# Barn plans...need help



## pennylullabelle (Nov 22, 2009)

So, we are moving into a new rental in April. We are supposed to sign a lease this coming Sat. The property is really what we are looking for. It's in a mild weathered location - almost no snow. It not too humid considering it's near Sacramento. And it's got dozens of pine and oak trees, so very shaded with lots of munchies for the goats. It's also well fenced in no-climb 5 foot.

BUT...no barn...So, the owner says he might want to build a barn. But he could just be saying that to get us to sign a lease. Ever doubtful I am I've started to try to find a way to do something temporary. It needs to be sturdy and functional, but ultimately removable so we can take it with us when we move. Here's what I'm thinking...getting a mare motel...like this one:
http://www.fcpbuildings.com/w2/wp-conte ... ery/10.jpg
More pictures of mare motels:
http://www.highdesertbarns.com/maremotel.htm

So...here's where I need help...if I buy a basic kit which just has the roof, and panels for dividers...how could I enclose this? Ideally I'd like to make it similar to a real barn in that I would want to enclose the sides and ends, put a door at one end of the isle/breezeway, and then put wood in between each stall somehow attached to the panels so that the barn would be at least partially insulated. It won't get very cold where we are, but it'll get warm! I already have a water cooler I can install that will keep the inside around 75 degrees.

Any ideas on how to do all of this? How to enclose it, and what materials to use? How to attach the wood to the metal panels that are used to divide the stalls?

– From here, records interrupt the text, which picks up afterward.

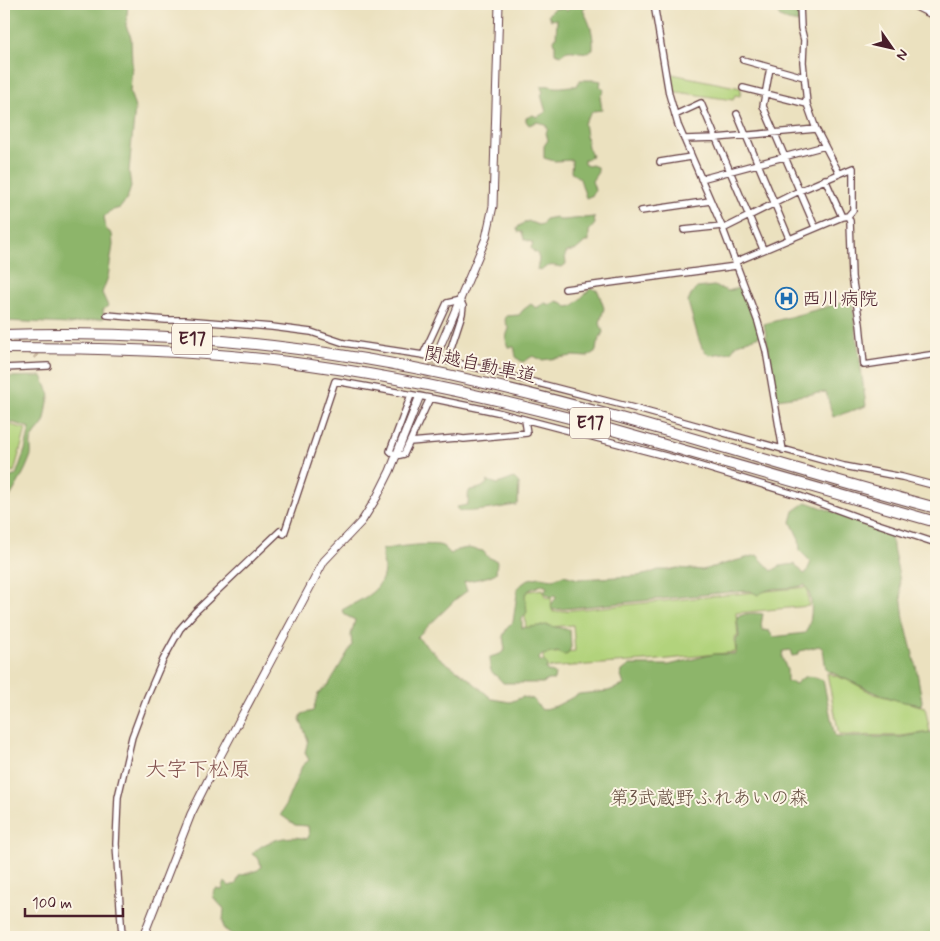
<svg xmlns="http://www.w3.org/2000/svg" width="940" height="941" font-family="Mynerve,'Klee One',sans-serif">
<rect width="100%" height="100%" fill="#fcf5e5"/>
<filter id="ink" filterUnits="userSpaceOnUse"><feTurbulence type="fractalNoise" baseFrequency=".02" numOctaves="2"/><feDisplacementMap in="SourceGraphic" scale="10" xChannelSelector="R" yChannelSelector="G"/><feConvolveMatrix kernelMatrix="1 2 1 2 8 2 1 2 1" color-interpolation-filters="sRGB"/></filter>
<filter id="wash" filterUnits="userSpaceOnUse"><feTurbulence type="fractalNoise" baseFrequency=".0096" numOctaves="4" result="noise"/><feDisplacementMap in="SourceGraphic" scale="20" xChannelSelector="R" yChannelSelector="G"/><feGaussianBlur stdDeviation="1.12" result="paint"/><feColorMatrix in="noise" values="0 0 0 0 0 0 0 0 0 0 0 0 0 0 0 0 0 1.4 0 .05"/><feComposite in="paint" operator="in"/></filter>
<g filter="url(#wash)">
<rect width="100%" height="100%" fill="#ebe1bf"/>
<!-- green -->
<path fill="#b2d37b" stroke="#7e7953" d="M 667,73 L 741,88 L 740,96 L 735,95 L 733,100 L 670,91 Z
M 4,423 L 26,429 L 14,472 L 4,469 Z
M 807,587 L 809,606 L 736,613 L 738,637 L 734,637 L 736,652 L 659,660 L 544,668 L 543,654 L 575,651 L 573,625 L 526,629 L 523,592 L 543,589 L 545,597 L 551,598 L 553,612 Z
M 827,673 L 850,681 L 874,694 L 925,707 L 930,732 L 901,736 L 839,735 Z"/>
<!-- forest -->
<path fill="#8db56b" stroke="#6c6a4b" d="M 4,4 L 128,4 L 126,26 L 131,37 L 132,65 L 130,92 L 135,108 L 129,171 L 131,187 L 127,199 L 120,208 L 110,211 L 104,217 L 106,229 L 112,234 L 113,245 L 108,277 L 102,293 L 108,306 L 103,310 L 104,318 L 70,324 L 4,321 Z
M 566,4 L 586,4 L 586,6 L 583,10 C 590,23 594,34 593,50 C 580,57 571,45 561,55 L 555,53 L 555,45 L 554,40 L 556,37 L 557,19 L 551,20 L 548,15 L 553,9 L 563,8 L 567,11 L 569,9 Z
M 756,4 L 797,4 L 799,23 L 788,21 L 780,17 L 775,9 Z
M 580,80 L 596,80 L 601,81 L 600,86 L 604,90 L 603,93 L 600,96 L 602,110 L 593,111 L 584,123 L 588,147 L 592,156 L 584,160 L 584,164 L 588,166 L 592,165 L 597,167 L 598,172 L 592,181 L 595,190 L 593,195 L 586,198 L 580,179 L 571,172 L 572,160 L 554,161 L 544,158 L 544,146 L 548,140 L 546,133 L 548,129 L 545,124 L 537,122 L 529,125 L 526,121 L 526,118 L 533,115 L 537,117 L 546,112 L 541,95 L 543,92 L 541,88 L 542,86 C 548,85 550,86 555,87 C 562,88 570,85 577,86 Z
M 556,217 L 559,220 L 563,220 L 594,217 L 595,224 L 589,231 L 589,242 L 585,242 L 576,250 L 567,252 L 565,255 L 566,264 L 562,267 C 553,266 549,263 541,271 L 537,270 L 539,259 L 537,253 L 534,252 L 531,248 L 533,243 L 524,239 L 522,232 L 518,232 L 517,229 L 519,226 L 528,221 L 538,225 L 543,224 L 545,219 Z
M 714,286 L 728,291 L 742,287 L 757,323 L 760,336 L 737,344 L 731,352 L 709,355 L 702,348 L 698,337 L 688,302 L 692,293 L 697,288 Z
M 591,288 L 598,291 L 604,308 L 600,323 L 603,332 L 597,344 L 596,351 L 587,357 L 573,356 L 542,360 L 533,356 L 523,362 C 513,357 517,356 514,347 L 508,347 C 505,341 506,335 509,329 L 505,321 L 506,316 L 519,315 L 523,310 L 531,304 L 536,308 L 545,303 L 550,305 L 557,301 L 563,303 L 567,307 L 573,306 Z
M 852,300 L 866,406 L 833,417 L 826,392 L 777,399 L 764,324 Z
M 42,376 L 50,395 C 47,403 47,410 45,419 C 43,427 36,431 32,439 C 29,446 33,452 30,458 C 25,472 17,485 10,497 L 4,498 L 4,480 L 16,475 L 25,450 L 30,428 L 4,420 L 4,377 Z
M 514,478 L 519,483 L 518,503 L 516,505 C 503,507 468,514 458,510 L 457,507 L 467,505 C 470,500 466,495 470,490 C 478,489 484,488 488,481 L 498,484 Z
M 807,502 L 890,533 L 899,576 L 904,619 L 916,666 L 922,701 L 921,705 L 899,701 L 876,693 L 826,670 L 823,649 L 819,646 L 800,651 L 798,655 L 792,656 L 790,650 L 783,651 L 782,657 L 787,670 L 787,681 L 796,684 C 804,674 812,675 823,680 L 835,737 L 902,737 L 931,732 L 936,736 L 936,937 L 245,937 L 244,936 L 233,935 L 224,929 L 223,920 L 224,909 L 214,898 L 213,893 L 216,889 L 222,890 L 225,882 L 229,886 L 236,884 L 239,876 L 258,870 L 261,867 L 259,859 L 252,854 C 265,840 289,834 307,839 L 309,836 L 308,826 L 295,825 L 281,815 L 302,766 L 309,760 L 305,753 L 308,740 L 300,719 L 302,714 L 313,711 L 318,694 L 329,684 L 352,645 L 351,635 L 355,620 L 345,615 L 342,610 C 359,600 382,593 384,570 C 384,563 382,557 382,550 C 391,547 434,542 442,546 C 446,548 448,552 451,554 L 457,550 L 468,548 L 483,551 L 488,557 L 497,561 L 496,573 C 485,579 475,579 464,582 L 467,591 L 456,599 L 417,637 L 441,659 L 468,678 L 492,699 L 510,702 L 523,697 L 533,699 L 542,710 L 556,706 L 579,694 L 608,691 L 624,685 L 621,676 L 622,671 L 630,665 L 669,665 L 714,654 L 736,654 L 736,639 L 739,637 L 737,618 C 744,612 755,613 763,614 L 761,625 L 763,630 L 769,631 L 773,637 L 805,633 C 813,621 814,598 805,585 C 800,586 795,588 789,588 C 776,589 770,587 758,595 L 750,591 L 730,592 L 552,610 L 551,605 L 556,598 L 555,595 L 551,597 L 544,592 L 547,587 L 542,585 L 529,590 L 525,595 L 527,612 L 522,619 L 522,628 L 546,625 L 570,630 L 571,647 L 568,654 C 564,656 562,655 558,652 L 542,655 L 539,658 L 540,661 L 544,661 L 547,664 L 546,670 L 555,674 L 554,680 L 548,680 L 543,683 L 503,683 C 493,670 489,677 490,657 L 500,654 L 505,650 L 503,636 L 507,628 L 513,622 L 518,587 L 529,579 L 540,577 L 553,579 L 564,575 L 578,579 L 637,576 L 648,574 L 658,570 L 668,570 L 677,568 L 702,570 L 757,555 L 772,571 L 780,566 L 795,564 L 804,574 L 806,573 L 811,562 L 800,551 L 799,539 L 791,522 L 794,511 Z"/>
</g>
<g filter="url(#ink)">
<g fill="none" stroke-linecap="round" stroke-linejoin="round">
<!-- minor-tunnel -->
<path stroke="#cbbaa1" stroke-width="5.5" stroke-dasharray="5.5 3" stroke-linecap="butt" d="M 7,335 L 37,357"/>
<!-- tertiary-tunnel -->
<path stroke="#cbbaa1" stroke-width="7" stroke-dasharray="7 3.5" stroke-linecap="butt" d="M 419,398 L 436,356"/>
<defs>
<path id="minor" d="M 654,4 L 669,94 L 678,125 L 723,229 L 758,322 L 766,351 L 783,450
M 800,4 L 801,28 L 804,40 L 803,62 L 807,104 L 816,129 L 839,173
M 910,4 L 936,17
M 743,60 L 804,77
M 770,68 L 763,106 L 815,227
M 743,88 L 807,104
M 737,114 L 789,238
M 675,115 L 701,103 L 763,249
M 684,139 L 716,138 L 816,129
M 660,162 L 691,157
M 701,179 L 825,146
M 641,211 L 710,201
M 842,217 L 848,216 L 850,221 L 852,277 L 860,324 L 864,365 L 936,354
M 723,229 L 799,191 L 853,168 L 853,210 L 848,216
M 684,230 L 722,226
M 735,262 L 842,217 L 825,179
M 565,289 L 736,266
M 107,315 L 166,320 L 185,320 L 272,327 L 311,332 L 344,343 L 423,355 L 499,373 L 630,407 L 844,466 L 902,477 L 936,486
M 423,355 L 447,303 L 460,300 L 463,306 L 462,314 L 447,360
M 4,368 L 48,366
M 411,395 L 390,451 L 396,456 L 404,454 L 430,398 L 497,412 L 677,459 L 797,495 L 857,517 L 936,543
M 410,442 L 457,438 L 464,439 L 527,433 L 525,420
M 284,534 L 335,381 L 430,398
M 122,937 L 116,844 L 118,797 L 132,737 L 147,697 L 163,660 L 180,629 L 195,612 L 280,531"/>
<path id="tertiary" d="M 436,356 L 486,238 L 493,206 L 499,4
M 143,937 L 191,814 L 215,766 L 324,561 L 362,521 L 377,497 L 390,471 L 419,398"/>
<path id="motorway" d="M 4,335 C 161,330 321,345 475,381 C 630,416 782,467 936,508
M 4,348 C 99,348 193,350 288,362 C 385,374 482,395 577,420 L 936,522"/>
</defs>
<!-- minor casing -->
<use href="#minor" stroke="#623c41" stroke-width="8"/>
<!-- tertiary casing -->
<use href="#tertiary" stroke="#623c41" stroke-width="9"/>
<!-- motorway casing -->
<use href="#motorway" stroke="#623c41" stroke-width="12"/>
<!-- minor -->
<use href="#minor" stroke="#fff" stroke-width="5.5"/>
<!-- tertiary -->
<use href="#tertiary" stroke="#fff" stroke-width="7"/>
<!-- motorway -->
<use href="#motorway" stroke="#fff" stroke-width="10"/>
</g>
</g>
<!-- icons -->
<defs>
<symbol id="hospital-ring" viewBox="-11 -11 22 22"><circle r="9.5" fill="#fcf5e5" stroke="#1f6fb2" stroke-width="1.5"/><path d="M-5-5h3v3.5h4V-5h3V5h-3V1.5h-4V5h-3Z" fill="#1f6fb2"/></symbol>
</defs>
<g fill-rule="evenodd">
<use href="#hospital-ring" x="774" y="286" width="25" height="25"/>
</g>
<g text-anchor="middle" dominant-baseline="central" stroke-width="4" stroke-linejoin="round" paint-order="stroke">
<!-- shield labels -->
<g fill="#fcf5e5" stroke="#7f5f63" stroke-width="1">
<rect x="172" y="323.5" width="40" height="31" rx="4"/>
<rect x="570" y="407.5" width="40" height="31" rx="4"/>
</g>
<g font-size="18" font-weight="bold" fill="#4a1f2b">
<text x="192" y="339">E17</text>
<text x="590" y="423">E17</text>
</g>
<!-- poi labels -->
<g font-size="19" fill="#4a1f2b" stroke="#fcf5e5" text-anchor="start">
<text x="802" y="299">西川病院</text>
</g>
<!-- street labels -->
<g font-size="19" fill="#4a1f2b" stroke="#fcf5e5">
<text transform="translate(480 365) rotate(12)">関越自動車道</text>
</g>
<!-- park labels -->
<g font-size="19" fill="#644c3f" stroke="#fcf5e5">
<text x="709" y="798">第3武蔵野ふれあいの森</text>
</g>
<!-- quarter labels -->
<g font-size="21" fill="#83514e" stroke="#fcf5e5">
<text x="198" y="770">大字下松原</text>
</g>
</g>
<!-- margin -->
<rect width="940" height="941" fill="none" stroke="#fcf5e5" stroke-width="20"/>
<!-- north arrow -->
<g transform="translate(892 48) rotate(124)" stroke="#fcf5e5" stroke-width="4" paint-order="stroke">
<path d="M0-4L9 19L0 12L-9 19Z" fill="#4a1f2b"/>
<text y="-8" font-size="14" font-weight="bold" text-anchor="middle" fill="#4a1f2b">N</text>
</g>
<!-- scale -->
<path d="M25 908v8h98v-8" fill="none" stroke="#4a1f2b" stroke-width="2.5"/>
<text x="32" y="908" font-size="15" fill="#4a1f2b" stroke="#fcf5e5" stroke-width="4" paint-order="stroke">100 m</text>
</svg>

This is going to be a big project both to put up and take down, then put back up wherever we move. But if inbetween all the work I have a functioning barn then so be it! Thanks for any and all help and suggestions!!


----------



## StaceyRosado (Oct 5, 2007)

thats a real cool idea

as to the siding can you juse use metal roofing to make siding?


----------



## pennylullabelle (Nov 22, 2009)

I was really considering it...Using the metal roofing I mean. What I thought I might try is 4x8 pressed wood boards on the inside of the walls, and the metal roofing material to make siding. Then it would be at least slightly insulated and mostly waterproof. I just have to figure out how to fix the materials onto the metal poles of the frame...


----------